I am planning to move to South Australia (Adelaide) sometime within a year with my partner. I have already visited Adelaide and Sydney in Oct-Nov 2016 just to get a feel of the life there and also to do my first landing after getting my PR. I have a skilled nominated (SA) subclass 190 - Permanent visa, which i understand, makes it mandatory for me to live in SA for first 2 years.

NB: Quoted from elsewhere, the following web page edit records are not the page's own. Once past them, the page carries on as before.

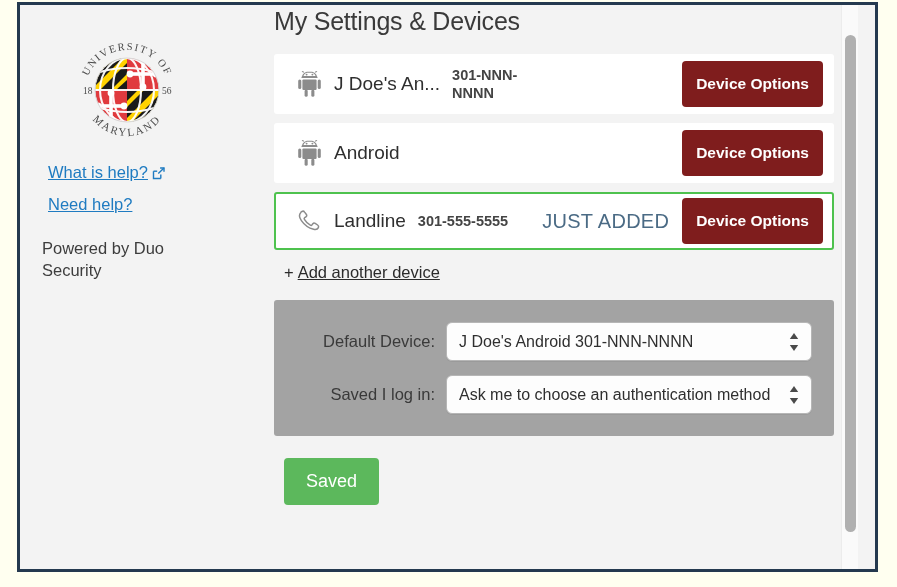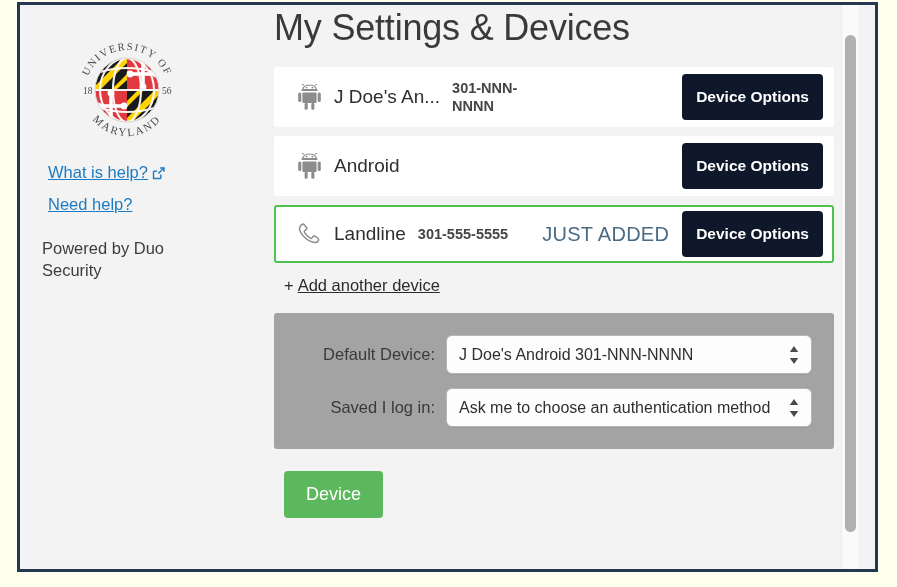--- a/index.html
+++ b/index.html
@@ -94,7 +94,7 @@
     padding: 0 24px 0 39px;
   }
   #page-title {
-    font-size: 36px;
+    font-size: 25px;
     color: #3a3a3a;
     font-weight: normal;
     margin: 2px 0 18px 0;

I have been looking at properties for rent and buying just to get an idea of the market. I would like to know what are the first few things I need to get in place to start my life down under? I hear there is some credit or point system even if I want to rent a place. Can someone kindly shed some light and guide me about the process?


----------



## tijanaoc (Mar 13, 2017)

I've not heard of any point/credit system for renting, maybe that is something new? I know in the US they check your credit rating before you can rent a property, but when I left Aus 9 years ago they were not doing anything like that. At that time to rent a place you needed to be able to pay the rent (usually this means you have to be employed) and a favourable renting history, such as a reference from a previous landlord. If you're just starting out I recommend bringing with you written references from previous landlords (even if from overseas). I'm not sure they will take it into account, but it can't hurt to have these. And if you have a job bring either recent payslips or a letter from your employer (on letterhead) stating your position, start date and salary. If you don't have either of these (at one point when I was just moving out on my own I didn't have either, though I got a job a month or so later), then offering to pay several months rent up front may well make a difference, provided you have enough savings to cover that (it made a difference for me).

Hope that helps. Again, I'm not sure how much things have changed in the last nine years. Perhaps in the main cities (Melbourne, Sydney, Brisbane) it has got more difficult to rent, due to a very tight housing market. But from what I can see Adelaide's rental market is nowhere near as bad as that so hopefully it won't be too difficult.


----------